EXERCISE REQUIREMENTS: Copy out the text read from each of the records below, word for word and line by line. Leave the pictures out of your answer.

Page images with their extracted text
--------------------------------------------------

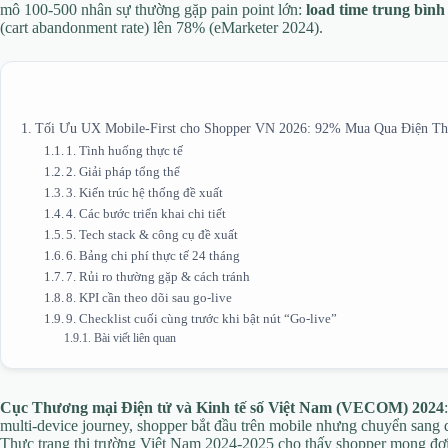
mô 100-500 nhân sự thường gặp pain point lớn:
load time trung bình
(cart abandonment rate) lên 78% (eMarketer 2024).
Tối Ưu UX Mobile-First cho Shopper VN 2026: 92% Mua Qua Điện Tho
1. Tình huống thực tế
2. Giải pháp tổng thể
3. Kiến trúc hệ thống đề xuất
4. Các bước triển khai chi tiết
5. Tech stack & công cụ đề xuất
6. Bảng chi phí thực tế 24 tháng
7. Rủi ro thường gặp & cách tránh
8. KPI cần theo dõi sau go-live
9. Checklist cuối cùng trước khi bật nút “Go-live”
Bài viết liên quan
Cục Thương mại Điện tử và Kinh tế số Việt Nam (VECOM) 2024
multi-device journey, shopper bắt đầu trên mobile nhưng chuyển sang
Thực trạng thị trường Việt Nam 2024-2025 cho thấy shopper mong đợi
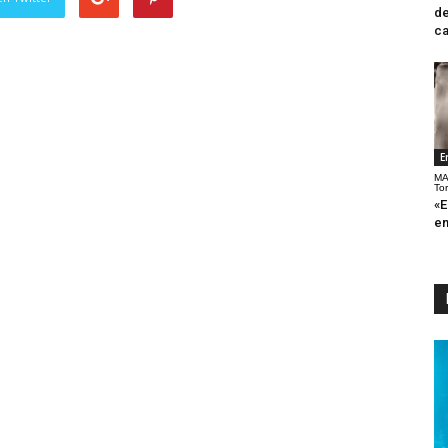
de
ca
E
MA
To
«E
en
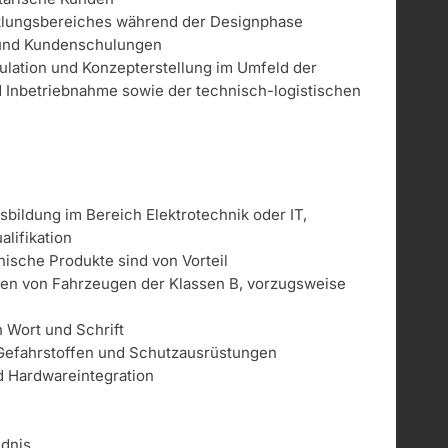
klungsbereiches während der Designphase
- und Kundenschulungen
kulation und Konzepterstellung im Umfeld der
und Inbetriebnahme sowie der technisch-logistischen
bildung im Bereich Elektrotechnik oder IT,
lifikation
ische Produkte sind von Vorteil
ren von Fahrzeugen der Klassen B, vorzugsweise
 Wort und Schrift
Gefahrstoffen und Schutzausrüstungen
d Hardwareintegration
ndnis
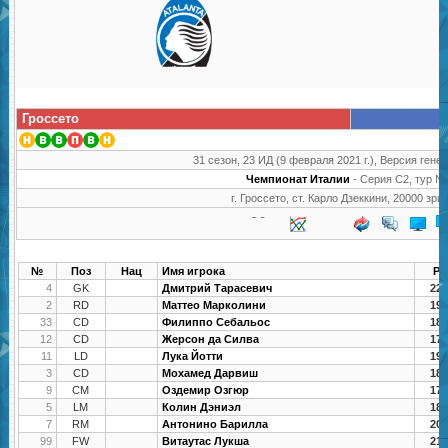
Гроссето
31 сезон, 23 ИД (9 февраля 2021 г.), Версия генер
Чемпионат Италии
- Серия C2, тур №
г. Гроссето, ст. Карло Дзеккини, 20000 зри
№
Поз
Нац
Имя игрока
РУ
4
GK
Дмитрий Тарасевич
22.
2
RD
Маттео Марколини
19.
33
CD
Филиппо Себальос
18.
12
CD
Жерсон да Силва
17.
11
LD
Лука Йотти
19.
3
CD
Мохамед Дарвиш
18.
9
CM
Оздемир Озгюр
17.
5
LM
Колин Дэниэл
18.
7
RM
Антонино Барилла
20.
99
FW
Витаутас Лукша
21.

--------------------------------------------------

RESULT OF THIS EXERCISE:
mô 100-500 nhân sự thường gặp pain point lớn:
load time trung bình
(cart abandonment rate) lên 78% (eMarketer 2024).
Tối Ưu UX Mobile-First cho Shopper VN 2026: 92% Mua Qua Điện Tho
1. Tình huống thực tế
2. Giải pháp tổng thể
3. Kiến trúc hệ thống đề xuất
4. Các bước triển khai chi tiết
5. Tech stack & công cụ đề xuất
6. Bảng chi phí thực tế 24 tháng
7. Rủi ro thường gặp & cách tránh
8. KPI cần theo dõi sau go-live
9. Checklist cuối cùng trước khi bật nút “Go-live”
Bài viết liên quan
Cục Thương mại Điện tử và Kinh tế số Việt Nam (VECOM) 2024
multi-device journey, shopper bắt đầu trên mobile nhưng chuyển sang
Thực trạng thị trường Việt Nam 2024-2025 cho thấy shopper mong đợi
de
ca
E
MA
To
«E
en
klungsbereiches während der Designphase
- und Kundenschulungen
kulation und Konzepterstellung im Umfeld der
und Inbetriebnahme sowie der technisch-logistischen
bildung im Bereich Elektrotechnik oder IT,
lifikation
ische Produkte sind von Vorteil
ren von Fahrzeugen der Klassen B, vorzugsweise
 Wort und Schrift
Gefahrstoffen und Schutzausrüstungen
d Hardwareintegration
ndnis
Гроссето
31 сезон, 23 ИД (9 февраля 2021 г.), Версия генер
Чемпионат Италии
- Серия C2, тур №
г. Гроссето, ст. Карло Дзеккини, 20000 зри
№
Поз
Нац
Имя игрока
РУ
4
GK
Дмитрий Тарасевич
22.
2
RD
Маттео Марколини
19.
33
CD
Филиппо Себальос
18.
12
CD
Жерсон да Силва
17.
11
LD
Лука Йотти
19.
3
CD
Мохамед Дарвиш
18.
9
CM
Оздемир Озгюр
17.
5
LM
Колин Дэниэл
18.
7
RM
Антонино Барилла
20.
99
FW
Витаутас Лукша
21.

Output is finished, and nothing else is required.